The Hamlet was struck by snow! A foot of snow isn't that much in the grand scheme of things, but in a place like hamletino that is entirely unprepared for snow, this might as well be a natural disaster!! The Hamlet turned into a ghost town. SUV's stuck in the snow, stores closed, snowplows broken - quite the scene of turmoil!

At about 2pm yesterday, I finally decided to dig my car out of the snow, for fear that it would all freeze overnight, and i'd never see my poor hatchback again! A kind soul loaned me his shovel, and then stunned by my ineptitude, helped me shovel the show around my car. Turns out he and his wife are from the Northern Metropolis, and what is more, went to my rival highschool!!! Crazy coincidences happen in the hamlet:)

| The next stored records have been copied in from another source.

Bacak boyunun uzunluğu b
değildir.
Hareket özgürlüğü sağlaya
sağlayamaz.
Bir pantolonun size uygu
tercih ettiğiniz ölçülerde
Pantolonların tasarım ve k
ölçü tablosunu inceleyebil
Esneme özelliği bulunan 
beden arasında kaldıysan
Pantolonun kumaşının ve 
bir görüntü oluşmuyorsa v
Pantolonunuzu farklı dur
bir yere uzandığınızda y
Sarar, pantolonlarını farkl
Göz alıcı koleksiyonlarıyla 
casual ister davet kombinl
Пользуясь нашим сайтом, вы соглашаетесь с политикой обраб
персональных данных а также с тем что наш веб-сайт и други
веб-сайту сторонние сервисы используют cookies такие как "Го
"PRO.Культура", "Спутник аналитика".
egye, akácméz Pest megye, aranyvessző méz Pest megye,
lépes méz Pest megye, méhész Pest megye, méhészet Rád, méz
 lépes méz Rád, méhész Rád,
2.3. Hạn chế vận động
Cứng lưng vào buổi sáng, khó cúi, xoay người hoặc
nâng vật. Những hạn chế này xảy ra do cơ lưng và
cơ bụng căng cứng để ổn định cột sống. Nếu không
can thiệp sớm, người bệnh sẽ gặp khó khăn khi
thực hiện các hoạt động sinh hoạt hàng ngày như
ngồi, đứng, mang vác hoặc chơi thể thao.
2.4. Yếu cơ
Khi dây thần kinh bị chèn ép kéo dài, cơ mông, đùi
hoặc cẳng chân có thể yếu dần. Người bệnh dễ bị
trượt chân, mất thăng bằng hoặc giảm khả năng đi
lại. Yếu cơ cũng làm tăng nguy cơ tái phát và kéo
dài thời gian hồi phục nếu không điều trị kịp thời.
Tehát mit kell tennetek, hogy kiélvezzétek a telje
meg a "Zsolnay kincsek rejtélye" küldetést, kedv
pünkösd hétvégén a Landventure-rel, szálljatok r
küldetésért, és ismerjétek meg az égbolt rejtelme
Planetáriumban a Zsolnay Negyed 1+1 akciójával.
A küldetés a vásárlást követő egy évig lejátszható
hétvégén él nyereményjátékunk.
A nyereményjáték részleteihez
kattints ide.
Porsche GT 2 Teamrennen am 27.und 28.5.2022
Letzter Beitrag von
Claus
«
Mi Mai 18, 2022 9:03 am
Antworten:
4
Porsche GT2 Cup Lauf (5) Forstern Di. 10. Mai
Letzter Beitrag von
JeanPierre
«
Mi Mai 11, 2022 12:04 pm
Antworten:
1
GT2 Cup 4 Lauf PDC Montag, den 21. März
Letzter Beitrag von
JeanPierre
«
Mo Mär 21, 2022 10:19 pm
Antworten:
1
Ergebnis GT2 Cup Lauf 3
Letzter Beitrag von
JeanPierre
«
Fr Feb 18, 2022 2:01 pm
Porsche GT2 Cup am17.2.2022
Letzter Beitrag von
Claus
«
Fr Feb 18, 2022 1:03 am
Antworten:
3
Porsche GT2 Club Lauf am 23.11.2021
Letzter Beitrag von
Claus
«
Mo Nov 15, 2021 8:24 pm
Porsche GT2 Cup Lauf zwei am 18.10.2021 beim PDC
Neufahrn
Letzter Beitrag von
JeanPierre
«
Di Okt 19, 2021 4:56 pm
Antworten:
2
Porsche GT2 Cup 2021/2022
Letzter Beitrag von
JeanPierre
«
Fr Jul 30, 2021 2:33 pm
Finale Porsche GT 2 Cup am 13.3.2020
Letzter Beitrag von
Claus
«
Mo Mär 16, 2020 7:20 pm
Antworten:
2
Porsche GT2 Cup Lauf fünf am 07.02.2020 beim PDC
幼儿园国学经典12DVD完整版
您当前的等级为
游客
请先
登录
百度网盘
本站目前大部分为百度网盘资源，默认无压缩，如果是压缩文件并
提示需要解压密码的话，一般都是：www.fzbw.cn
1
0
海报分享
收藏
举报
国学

Every so often, I'm reminded of the power of stories, narratives. I'm reading Alice Munro's View from Castle Rock and can't put it down. I love being 2/3 of the way through a book -- you're already entirely ensconsed in the novelistic universe, you know the characters, you've lived with them for hours (days? weeks?) and yet you know there is still more to come. I find myself getting anxious as I near the end of an engrossing book. I don't want to part from the Laidlaw's. I want more of their adventures in this new land they discover -- a land that happens to coincide with a landscape i find utterly idyllic -- southern Ontario, about 150 km north of the Great Metropolis, around Georgian Bay -- a place I discovered by chance two summers ago, and one to which I'm instinctively drawn. Not extravagant beauty, or culture, or stunning sunsets or anything. I'm not sure what it is exactly, about that stretch of land, but it almost seems foreign to me in its familiarity. Rather, familiarity that I'm surprised by time and again. It's Alice Munro's land, I'm realizing, and I wonder, for a minute, if I somehow fell in love with it because I had internalized it through her stories. Is that where the familiarity came from? Who knows....

Anyhow. I recommend View from Castle Rock.

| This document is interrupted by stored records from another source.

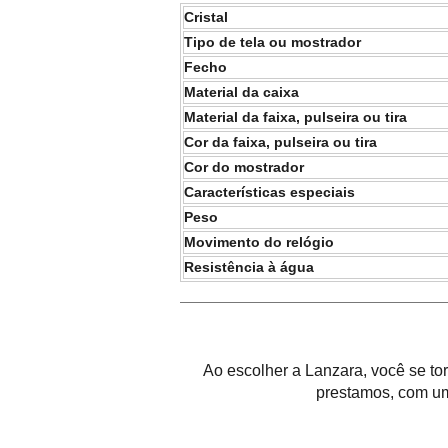
Cristal
Tipo de tela ou mostrador
Fecho
Material da caixa
Material da faixa, pulseira ou tira
Cor da faixa, pulseira ou tira
Cor do mostrador
Características especiais
Peso
Movimento do relógio
Resistência à água
Ao escolher a Lanzara, você se t
prestamos, com um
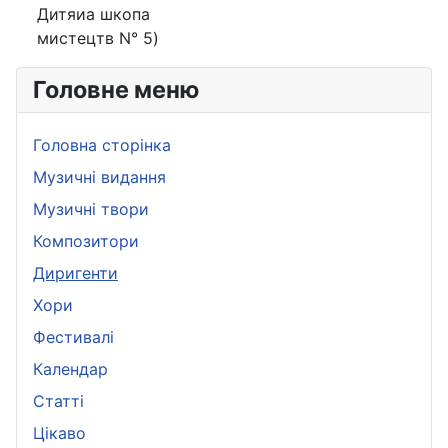
Дитяиа шкопа
мистецтв N° 5)
Головне меню
Головна сторінка
Музичні видання
Музичні твори
Композитори
Диригенти
Хори
Фестивалі
Календар
Статті
Цікаво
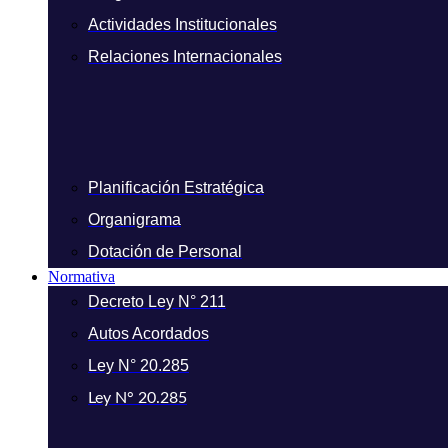
Actividades Institucionales
Relaciones Internacionales
Planificación Estratégica
Organigrama
Dotación de Personal
Normativa
Decreto Ley N° 211
Autos Acordados
Ley N° 20.285
Ley N° 20.285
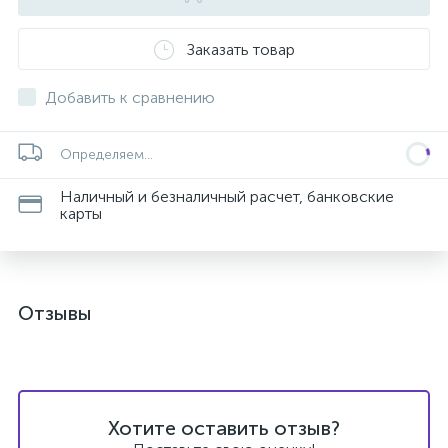
Заказать товар
Добавить к сравнению
Определяем...
Наличный и безналичный расчет, банковские
карты
Отзывы
Хотите оставить отзыв?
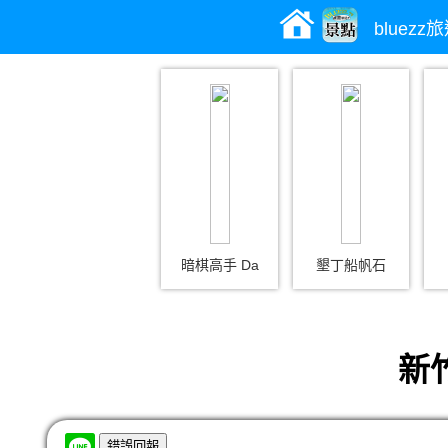
bluez
暗棋高手 Da
墾丁船帆石
新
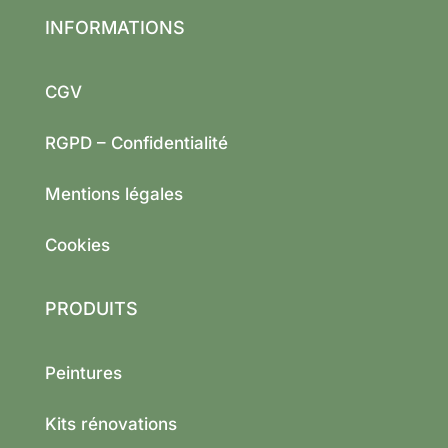
INFORMATIONS
CGV
RGPD – Confidentialité
Mentions légales
Cookies
PRODUITS
Peintures
Kits rénovations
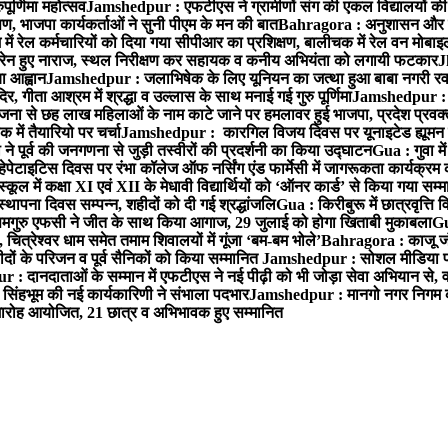
ूर्णिमा महोत्सव
Jamshedpur : एफटीएस ने ग्रामीणों संग की एकल विद्यालयों की गुण
पण, भाजपा कार्यकर्ताओं ने सुनी पीएम के मन की बात
Bahragora : अनुशासन और प्र
ें रेल कर्मचारियों को दिया गया सीपीआर का प्रशिक्षण, बालीचक में रेल वन मोबा
सोरेन हुए नाराज, स्थल निरीक्षण कर सहायक व कनीय अभियंता को लगायी फटकार
J
ा आह्वान
Jamshedpur : जलाभिषेक के लिए यूनियन का जत्था हुआ बाबा नगरी रव
र, गीता आश्रम में श्रद्धा व उल्लास के साथ मनाई गई गुरु पूर्णिमा
Jamshedpur : बा
ना से छह लाख महिलाओं के नाम काटे जाने पर हमलावर हुई भाजपा, प्रदेश प्रवक्त
में तैयारियो पर चर्चा
Jamshedpur : कारगिल विजय दिवस पर यूनाइटेड ह्यूमन रा
पूर्व की जनगणना से जुड़ी तस्वीरों की प्रदर्शनी का किया उद्घाटन
Gua : गुवा म
हेपेटाइटिस दिवस पर रंभा कॉलेज ऑफ नर्सिंग एंड फार्मेसी में जागरूकता कार्यक्
ूल में कक्षा XI एवं XII के मेधावी विद्यार्थियों को ‘ऑनर कार्ड’ से किया गया सम्
्थापना दिवस सम्पन्न, शहीदों को दी गई श्रद्धांजलि
Gua : किरीबुरू में छात्रवृत्ति
समगुरु एफसी ने जीत के साथ किया आगाज, 29 जुलाई को होगा खिताबी मुकाबला
Gu
त्रेश्वर धाम समेत तमाम शिवालयों में गूंजा ‘बम-बम भोले’
Bahragora : काजू जंगल
ों के परिजन व पूर्व सैनिकों को किया सम्मानित
Jamshedpur : सोशल मीडिया पर
: दानदाताओं के सम्मान में एफटीएस ने नई पीढ़ी को भी जोड़ा सेवा अभियान से, वर्
सिंहभूम की नई कार्यकारिणी ने संभाला पदभार
Jamshedpur : मानगो नगर निगम की 
मारोह आयोजित, 21 छात्र व अभिभावक हुए सम्मानित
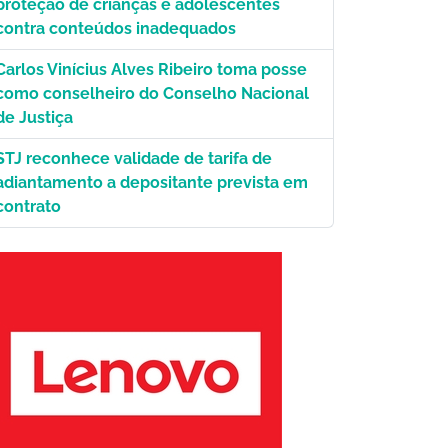
proteção de crianças e adolescentes
contra conteúdos inadequados
Carlos Vinícius Alves Ribeiro toma posse
como conselheiro do Conselho Nacional
de Justiça
STJ reconhece validade de tarifa de
adiantamento a depositante prevista em
contrato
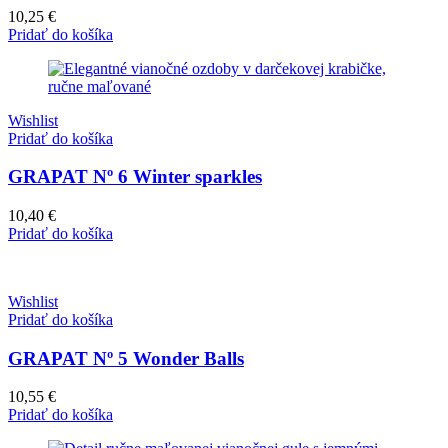
10,25
€
Pridať do košíka
Wishlist
Pridať do košíka
GRAPAT Nº 6 Winter sparkles
10,40
€
Pridať do košíka
Wishlist
Pridať do košíka
GRAPAT Nº 5 Wonder Balls
10,55
€
Pridať do košíka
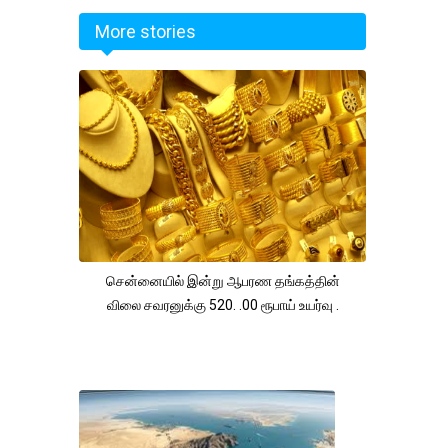
More stories
சென்னையில் இன்று ஆபரண தங்கத்தின்
விலை சவரனுக்கு 520. .00 ரூபாய் உயர்வு .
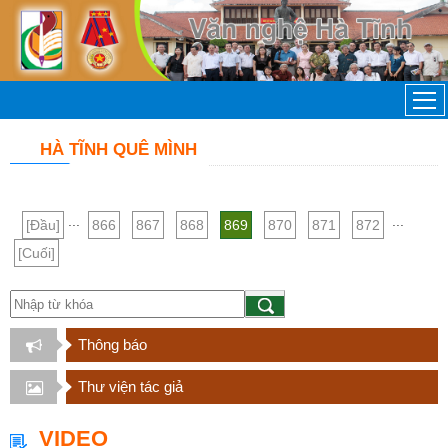
HÀ TĨNH QUÊ MÌNH
...
...
[Đầu]
866
867
868
869
870
871
872
[Cuối]
Thông báo
Thư viện tác giả
VIDEO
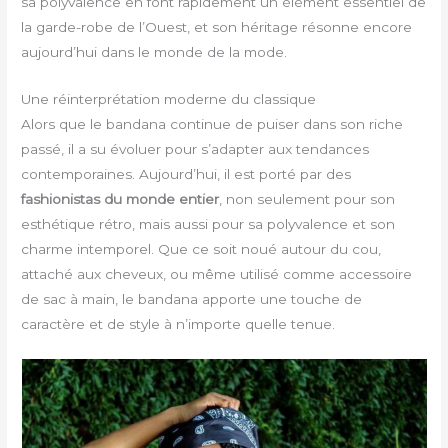
sa polyvalence en font rapidement un élément essentiel de
la garde-robe de l’Ouest, et son héritage résonne encore
aujourd’hui dans le monde de la mode.
Une réinterprétation moderne du classique
Alors que le bandana continue de puiser dans son riche
passé, il a su évoluer pour s’adapter aux tendances
contemporaines. Aujourd’hui, il est porté par des
fashionistas du monde entier
, non seulement pour son
esthétique rétro, mais aussi pour sa polyvalence et son
charme intemporel. Que ce soit noué autour du cou,
attaché aux cheveux, ou même utilisé comme accessoire
de sac à main, le bandana apporte une touche de
caractère et de style à n’importe quelle tenue.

Saw Schultze Gets the Blues -- a German version of About Schmidt -- brilliant and touching. Recommend that one too. The soundtrack for today is still Mozart's Dissonant Quartet (C major). It's been just over a week, and I still can't stop listening to it.

Two more lectures & the semester is over. Funny how these endless things always do come to an end.

Anyhow, brilliant sunshine outside. Time for a walk.